At the launch event, Dr. Rosemary Morgan, Assistant Scientist at Johns Hopkins Bloomberg School of Public Health, quoted Kimberlé Crenshaw, Professor of Law at UCLA and Columbia Law School and a pioneer of intersectionality, in her presentation: “When you can’t see a problem, you can’t solve it.” Terry McGovern, Chair of the Heilbrunn Department of Population and Family Health at the Columbia University Mailman School of Public Health, similarly emphasized the need to incorporate the context of women’s lives, i.e., the political determinants of women’s health, into research. It is incumbent upon the research community to support more and better data that will bring visibility to overlooked populations and improve targeting and efficacy of health interventions.

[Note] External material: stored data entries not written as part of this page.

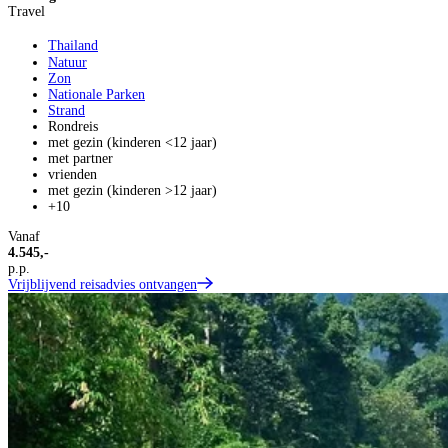
Travel
Thailand
Natuur
Zon
Nationale Parken
Strand
Rondreis
met gezin (kinderen <12 jaar)
met partner
vrienden
met gezin (kinderen >12 jaar)
+10
Vanaf
4.545,-
p.p.
Vrijblijvend reisadvies ontvangen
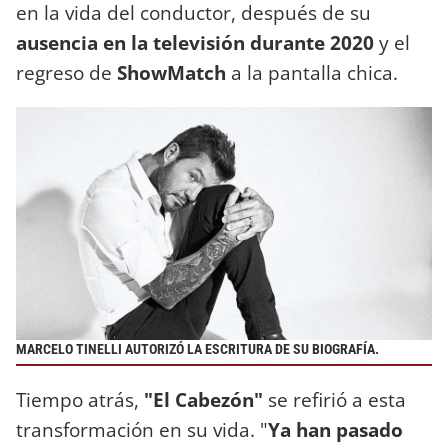
en la vida del conductor, después de su
ausencia en la televisión durante 2020
y el
regreso de
ShowMatch
a la pantalla chica.
MARCELO TINELLI AUTORIZÓ LA ESCRITURA DE SU BIOGRAFÍA.
Tiempo atrás,
"El Cabezón"
se refirió a esta
transformación en su vida. "
Ya han pasado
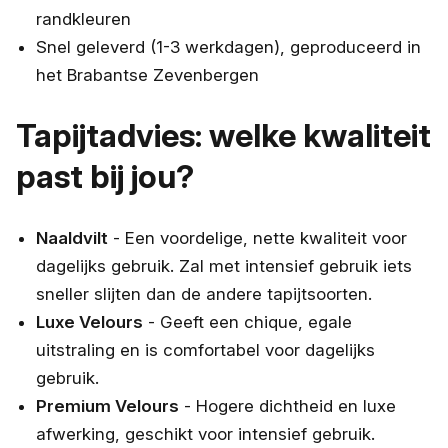
randkleuren
Snel geleverd (1-3 werkdagen), geproduceerd in
het Brabantse Zevenbergen
Tapijtadvies: welke kwaliteit
past bij jou?
Naaldvilt
- Een voordelige, nette kwaliteit voor
dagelijks gebruik. Zal met intensief gebruik iets
sneller slijten dan de andere tapijtsoorten.
Luxe Velours
- Geeft een chique, egale
uitstraling en is comfortabel voor dagelijks
gebruik.
Premium Velours
- Hogere dichtheid en luxe
afwerking, geschikt voor intensief gebruik.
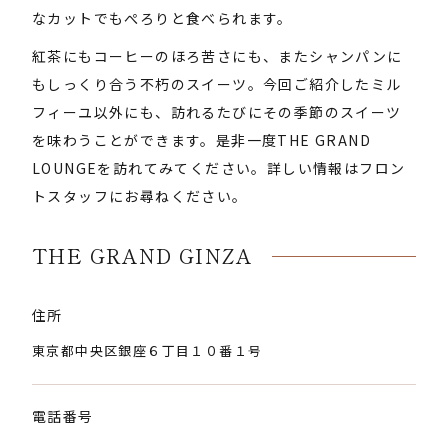
なカットでもぺろりと食べられます。
紅茶にもコーヒーのほろ苦さにも、またシャンパンに
もしっくり合う不朽のスイーツ。今回ご紹介したミル
フィーユ以外にも、訪れるたびにその季節のスイーツ
を味わうことができます。是非一度THE GRAND
LOUNGEを訪れてみてください。詳しい情報はフロン
トスタッフにお尋ねください。
THE GRAND GINZA
住所
東京都中央区銀座６丁目１０番１号
電話番号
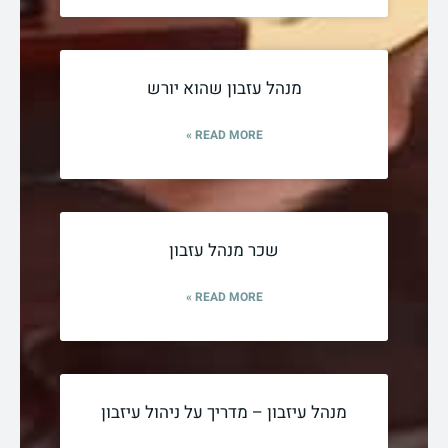
מנהל עזבון שהוא יורש
READ MORE »
שכר מנהל עזבון
READ MORE »
מנהל עיזבון – מדריך על ניהול עיזבון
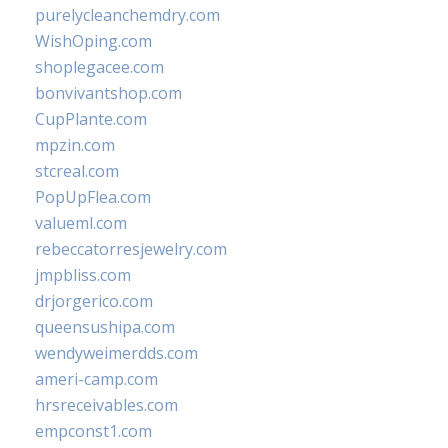
purelycleanchemdry.com
WishOping.com
shoplegacee.com
bonvivantshop.com
CupPlante.com
mpzin.com
stcreal.com
PopUpFlea.com
valueml.com
rebeccatorresjewelry.com
jmpbliss.com
drjorgerico.com
queensushipa.com
wendyweimerdds.com
ameri-camp.com
hrsreceivables.com
empconst1.com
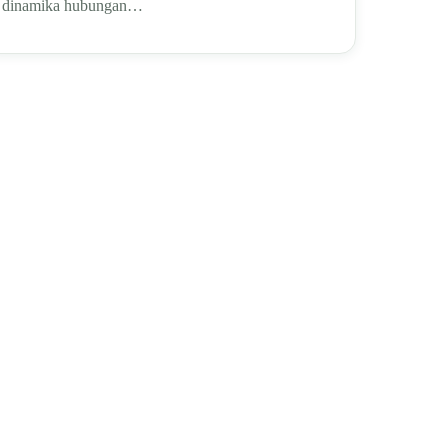
dinamika hubungan…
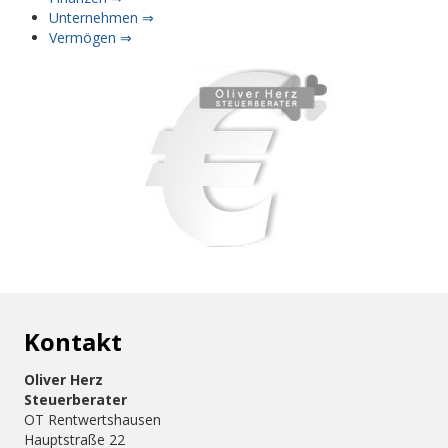
Unternehmen ⇒
Vermögen ⇒
Kontakt
Oliver Herz
Steuerberater
OT Rentwertshausen
Hauptstraße 22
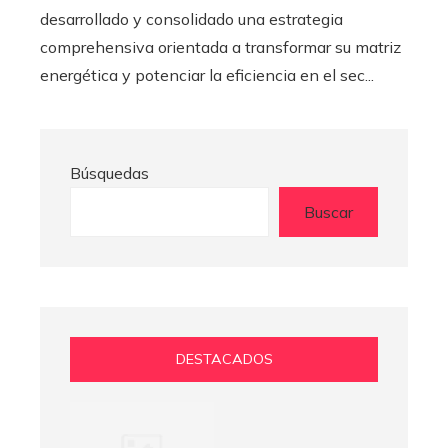
desarrollado y consolidado una estrategia
comprehensiva orientada a transformar su matriz
energética y potenciar la eficiencia en el sec...
Búsquedas
Buscar
DESTACADOS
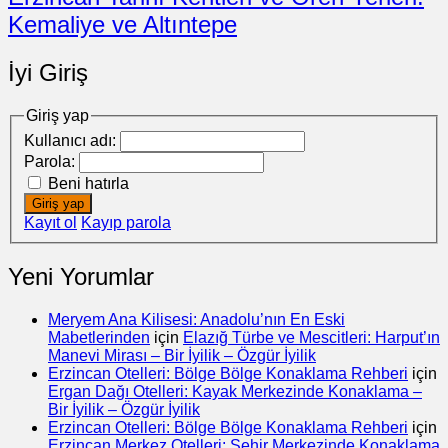
Kemaliye ve Altıntepe
İyi Giriş
Giriş yap
Kullanıcı adı:
Parola:
Beni hatırla
Giriş yap
Kayıt ol
Kayıp parola
Yeni Yorumlar
Meryem Ana Kilisesi: Anadolu’nın En Eski
Mabetlerinden
için
Elazığ Türbe ve Mescitleri: Harput’ın
Manevi Mirası – Bir İyilik – Özgür İyilik
Erzincan Otelleri: Bölge Bölge Konaklama Rehberi
için
Ergan Dağı Otelleri: Kayak Merkezinde Konaklama –
Bir İyilik – Özgür İyilik
Erzincan Otelleri: Bölge Bölge Konaklama Rehberi
için
Erzincan Merkez Otelleri: Şehir Merkezinde Konaklama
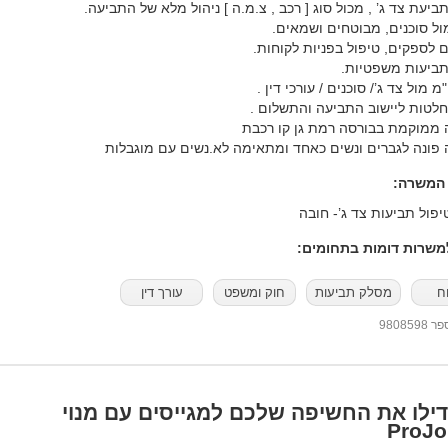
ביעת צד ג’ , מכול סוג [ רכב , צ.מ.ה ] ניהול מלא של התביעה.
ול סוכנים, מבוטחים ושמאים.
 לספקים, טיפול בפניות לקוחות.
תביעות משפטיות.
מ מול צד ג’/ סוכנים / עורכי דין .
לטות ליישוב התביעה והתשלום .
ממוקמת בבורסה רמת גן קו רכבת
פונה לגברים ונשים כאחד ומתאימה לא.נשים עם מוגבלות
 המשרה:
טיפול תביעות צד ג’- חובה
שרות דומות בתחומים:
ח
מסלק תביעות
חוק ומשפט
עורך דין
98085
ילו את החשיפה שלכם למגייסים עם מנוי
ProJo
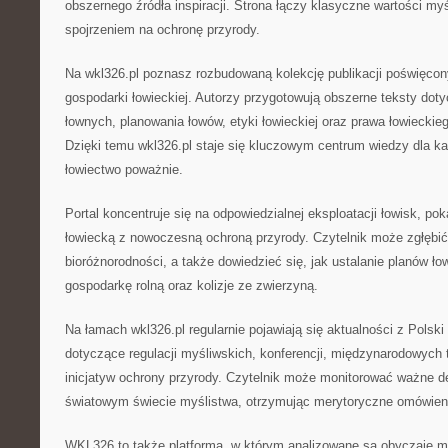
obszernego źródła inspiracji. Strona łączy klasyczne wartości my
spojrzeniem na ochronę przyrody.
Na wkl326.pl poznasz rozbudowaną kolekcję publikacji poświęc
gospodarki łowieckiej. Autorzy przygotowują obszerne teksty do
łownych, planowania łowów, etyki łowieckiej oraz prawa łowiecki
Dzięki temu wkl326.pl staje się kluczowym centrum wiedzy dla ka
łowiectwo poważnie.
Portal koncentruje się na odpowiedzialnej eksploatacji łowisk, pok
łowiecką z nowoczesną ochroną przyrody. Czytelnik może zgłębić
bioróżnorodności, a także dowiedzieć się, jak ustalanie planów ło
gospodarkę rolną oraz kolizje ze zwierzyną.
Na łamach wkl326.pl regularnie pojawiają się aktualności z Polski
dotyczące regulacji myśliwskich, konferencji, międzynarodowych 
inicjatyw ochrony przyrody. Czytelnik może monitorować ważne d
światowym świecie myślistwa, otrzymując merytoryczne omówien
WKL326 to także platforma, w którym analizowane są obyczaje myś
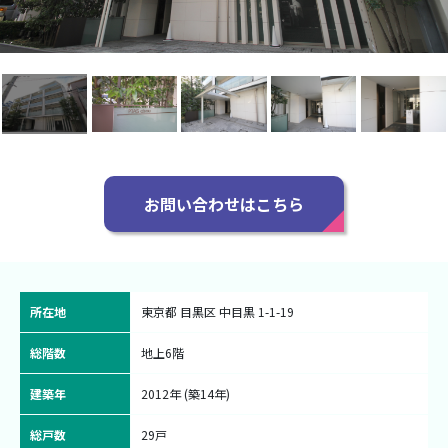
お問い合わせはこちら
所在地
東京都 目黒区 中目黒 1-1-19
総階数
地上6階
建築年
2012年 (築14年)
総戸数
29戸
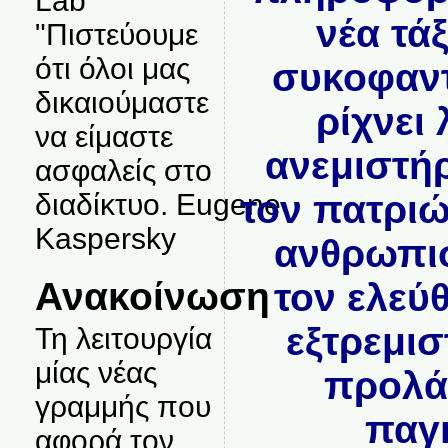
Lab
νέα τάξ
"Πιστεύουμε
ότι όλοι μας
συκοφαντ
δικαιούμαστε
ρίχνει
να είμαστε
ανεμιστήρ
ασφαλείς στο
τον πατριώ
διαδίκτυο. Eugene
Kaspersky
ανθρωπισ
Ανακοίνωση
τον ελεύ
εξτρεμισ
Τη λειτουργία
μίας νέας
προλά
γραμμής που
παγ
αφορά τον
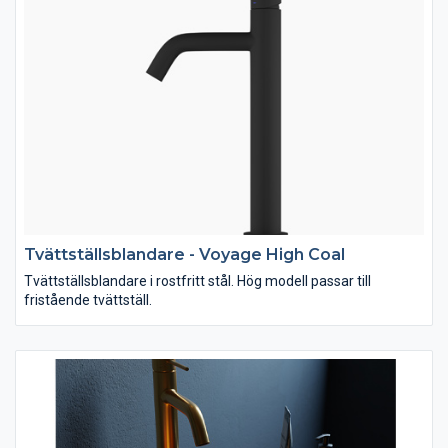
Tvättställsblandare - Voyage High Coal
Tvättställsblandare i rostfritt stål. Hög modell passar till
fristående tvättställ.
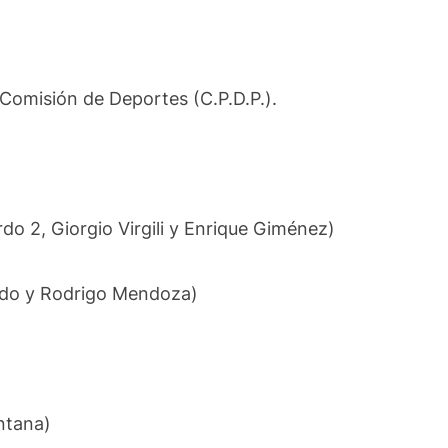
 Comisión de Deportes (C.P.D.P.).
o 2, Giorgio Virgili y Enrique Giménez)
ado y Rodrigo Mendoza)
ntana)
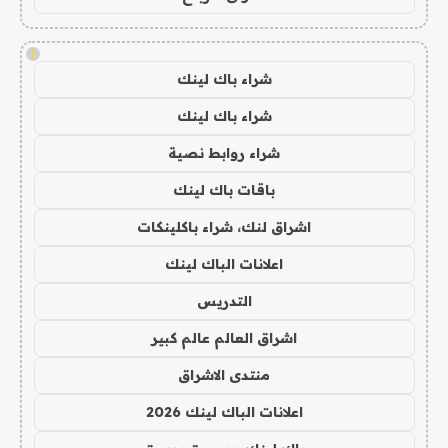
!
شراء باك لينك
شراء باك لينك
شراء روابط نصية
باقات باك لينك
اشراق لنك، شراء باكلينكات
اعلانات الباك لينك
التدريس
اشراق العالم عالم كبير
منتدى الاشراق
اعلانات الباك لينك 2026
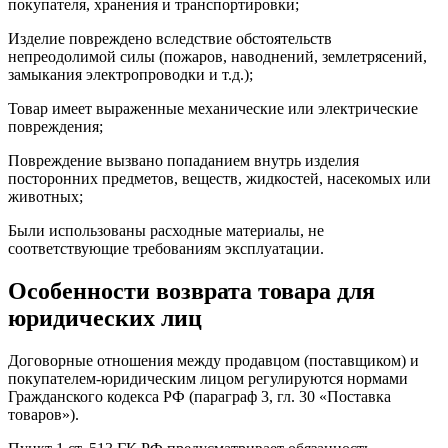
покупателя, хранения и транспортировки;
Изделие повреждено вследствие обстоятельств
непреодолимой силы (пожаров, наводнений, землетрясений,
замыкания электропроводки и т.д.);
Товар имеет выраженные механические или электрические
повреждения;
Повреждение вызвано попаданием внутрь изделия
посторонних предметов, веществ, жидкостей, насекомых или
животных;
Были использованы расходные материалы, не
соответствующие требованиям эксплуатации.
Особенности возврата товара для
юридических лиц
Договорные отношения между продавцом (поставщиком) и
покупателем-юридическим лицом регулируются нормами
Гражданского кодекса РФ (параграф 3, гл. 30 «Поставка
товаров»).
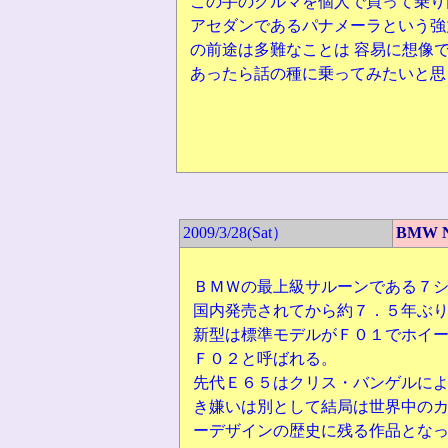
この手のクルマを個人で買って乗り
アセダンであるパナメーラという強
の前途は多難なことは 容易に想像
あったら話の種に乗ってみたいと思
2009/3/28(Sat）
BMW
ＢＭＷの最上級サルーンである７
国内発売されてから約７．５年ぶ
新型は標準モデルがＦ０１でホイ
Ｆ０２と呼ばれる。
先代Ｅ６５はクリス・バンゲルに
き嫌いは別として結局は世界中の
ーデザインの歴史に残る作品とな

Sharmila Mhatre, Deputy Director of the Public Health Program at the Open Society Foundations, drew attention to an alarming trend – that the vast majority of funding is granted to researchers and practitioners in the Global North to study and impart change in the Global South, deepening inequity and power imbalances. In Feminism is for everybodyThe Lancet editorial board similarly revealed that most of the submissions to the #LancetWomen theme issue came from high-income countries, highlighting the dearth of support for research from low- and middle-income countries, i.e. the Global South.

THE RESPONSIBILITY OF FUNDERS

In an analysis of global gender data, Dr. Geordan Shannon and colleagues concluded, “The current gender reckoning in science, medicine, and global health highlights both missed and future opportunities, [and] the need to situate gender analyses in the context of political influences and structural inequalities…”

FSFW is using its platform to identify opportunities to expand the gender evidence base and facilitate the inclusion and advancement of women in health science, as evidenced by the strong gender perspective woven into our Health, Science, and Technology requests for proposals (RFPs). Our RFPs (closing April 18, 2019) pose questions such as:

Like The Lancet and its many supporters, we, as funders, are moving “beyond a measurement revolution to an accountability revolution—one that is based on respect and realization of universal human rights to ensure that scientific research is universally beneficial,” as eloquently stated by Dr. Sarah Hawkes and colleagues in the #LancetWomen issue.